From a5fa25adf03d4b063aece74ba70ccbb3a71af122 Mon Sep 17 00:00:00 2001
From: Martin KaFai Lau <kafai@fb.com>
Date: Thu, 24 Sep 2020 17:03:56 -0700
Subject: bpf: Change bpf_sk_release and bpf_sk_*cgroup_id to accept
 ARG_PTR_TO_BTF_ID_SOCK_COMMON

The previous patch allows the networking bpf prog to use the
bpf_skc_to_*() helpers to get a PTR_TO_BTF_ID socket pointer,
e.g. "struct tcp_sock *".  It allows the bpf prog to read all the
fields of the tcp_sock.

This patch changes the bpf_sk_release() and bpf_sk_*cgroup_id()
to take ARG_PTR_TO_BTF_ID_SOCK_COMMON such that they will
work with the pointer returned by the bpf_skc_to_*() helpers
also.  For example, the following will work:

	sk = bpf_skc_lookup_tcp(skb, tuple, tuplen, BPF_F_CURRENT_NETNS, 0);
	if (!sk)
		return;
	tp = bpf_skc_to_tcp_sock(sk);
	if (!tp) {
		bpf_sk_release(sk);
		return;
	}
	lsndtime = tp->lsndtime;
	/* Pass tp to bpf_sk_release() will also work */
	bpf_sk_release(tp);

Since PTR_TO_BTF_ID could be NULL, the helper taking
ARG_PTR_TO_BTF_ID_SOCK_COMMON has to check for NULL at runtime.

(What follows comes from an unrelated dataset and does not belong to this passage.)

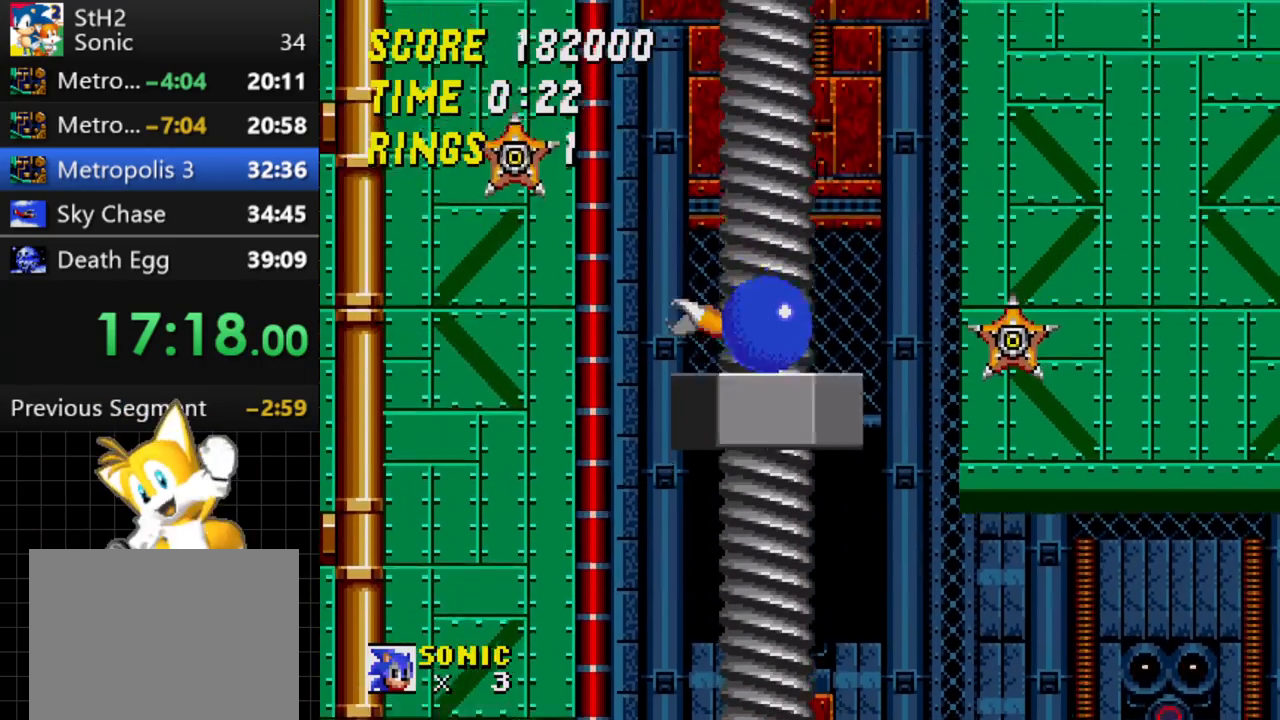
{"buttons": ["DPAD_RIGHT"], "events": []}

A btf_id of "struct sock" may not always mean a fullsock.  Regardless
the helper's running context may get a non-fullsock or not,
considering fullsock check/handling is pretty cheap, it is better to
keep the same verifier expectation on helper that takes ARG_PTR_TO_BTF_ID*
will be able to handle the minisock situation.  In the bpf_sk_*cgroup_id()
case,  it will try to get a fullsock by using sk_to_full_sk() as its
skb variant bpf_sk"b"_*cgroup_id() has already been doing.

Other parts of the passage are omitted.